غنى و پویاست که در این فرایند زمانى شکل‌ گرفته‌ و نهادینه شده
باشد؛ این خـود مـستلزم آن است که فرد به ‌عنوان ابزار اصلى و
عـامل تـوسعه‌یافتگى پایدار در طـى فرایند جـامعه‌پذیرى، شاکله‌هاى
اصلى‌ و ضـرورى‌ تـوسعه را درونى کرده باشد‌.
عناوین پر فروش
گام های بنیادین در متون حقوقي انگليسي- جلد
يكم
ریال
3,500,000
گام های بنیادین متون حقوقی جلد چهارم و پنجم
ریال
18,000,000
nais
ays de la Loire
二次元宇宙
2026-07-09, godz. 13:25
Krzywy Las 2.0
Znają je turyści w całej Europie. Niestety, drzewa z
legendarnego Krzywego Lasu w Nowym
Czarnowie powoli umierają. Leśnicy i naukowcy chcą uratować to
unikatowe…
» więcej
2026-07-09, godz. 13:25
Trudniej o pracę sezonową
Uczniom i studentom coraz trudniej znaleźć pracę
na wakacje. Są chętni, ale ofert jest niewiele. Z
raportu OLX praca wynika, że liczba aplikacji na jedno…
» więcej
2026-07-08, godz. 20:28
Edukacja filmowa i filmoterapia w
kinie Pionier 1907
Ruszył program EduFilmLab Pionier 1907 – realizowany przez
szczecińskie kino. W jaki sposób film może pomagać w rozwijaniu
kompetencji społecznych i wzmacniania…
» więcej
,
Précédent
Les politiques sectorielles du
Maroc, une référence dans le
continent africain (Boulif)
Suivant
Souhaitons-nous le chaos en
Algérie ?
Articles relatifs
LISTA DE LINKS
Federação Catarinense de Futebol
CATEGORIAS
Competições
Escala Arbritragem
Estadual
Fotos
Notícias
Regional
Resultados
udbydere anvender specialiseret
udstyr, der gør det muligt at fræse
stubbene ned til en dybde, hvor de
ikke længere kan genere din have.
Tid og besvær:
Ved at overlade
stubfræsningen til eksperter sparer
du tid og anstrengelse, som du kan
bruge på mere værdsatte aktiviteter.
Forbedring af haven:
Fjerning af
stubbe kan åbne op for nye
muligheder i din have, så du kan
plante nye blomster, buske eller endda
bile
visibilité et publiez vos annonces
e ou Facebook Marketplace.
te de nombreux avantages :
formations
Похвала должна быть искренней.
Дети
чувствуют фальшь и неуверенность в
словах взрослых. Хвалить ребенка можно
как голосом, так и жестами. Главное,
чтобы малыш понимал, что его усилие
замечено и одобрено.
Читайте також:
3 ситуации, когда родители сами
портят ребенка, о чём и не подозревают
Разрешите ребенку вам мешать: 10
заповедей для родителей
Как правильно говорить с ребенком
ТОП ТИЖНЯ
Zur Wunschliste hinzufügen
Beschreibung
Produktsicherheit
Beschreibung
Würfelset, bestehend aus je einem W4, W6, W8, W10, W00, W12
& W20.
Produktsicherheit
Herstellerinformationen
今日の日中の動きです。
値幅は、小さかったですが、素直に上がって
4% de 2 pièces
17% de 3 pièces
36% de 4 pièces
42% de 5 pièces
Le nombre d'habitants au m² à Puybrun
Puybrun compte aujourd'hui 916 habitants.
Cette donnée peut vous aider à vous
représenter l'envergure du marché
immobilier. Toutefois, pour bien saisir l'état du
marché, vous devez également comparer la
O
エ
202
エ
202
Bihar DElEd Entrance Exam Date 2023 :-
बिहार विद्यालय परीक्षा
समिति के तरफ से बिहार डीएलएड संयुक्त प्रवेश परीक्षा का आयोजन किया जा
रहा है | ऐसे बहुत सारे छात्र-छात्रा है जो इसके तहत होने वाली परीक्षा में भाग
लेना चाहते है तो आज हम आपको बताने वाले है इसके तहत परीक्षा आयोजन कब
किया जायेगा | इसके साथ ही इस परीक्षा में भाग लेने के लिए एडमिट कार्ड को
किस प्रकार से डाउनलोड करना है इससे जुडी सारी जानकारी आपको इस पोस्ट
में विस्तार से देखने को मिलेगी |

============================================================

(PROBLEM TO SOLVE): Can you repeat, word for word, every line above from the one containing "na wakacje. Są" down to the one containing "Ruszył program EduFilmLab", including both?

(SOLVED PROBLEM):
na wakacje. Są chętni, ale ofert jest niewiele. Z
raportu OLX praca wynika, że liczba aplikacji na jedno…
» więcej
2026-07-08, godz. 20:28
Edukacja filmowa i filmoterapia w
kinie Pionier 1907
Ruszył program EduFilmLab Pionier 1907 – realizowany przez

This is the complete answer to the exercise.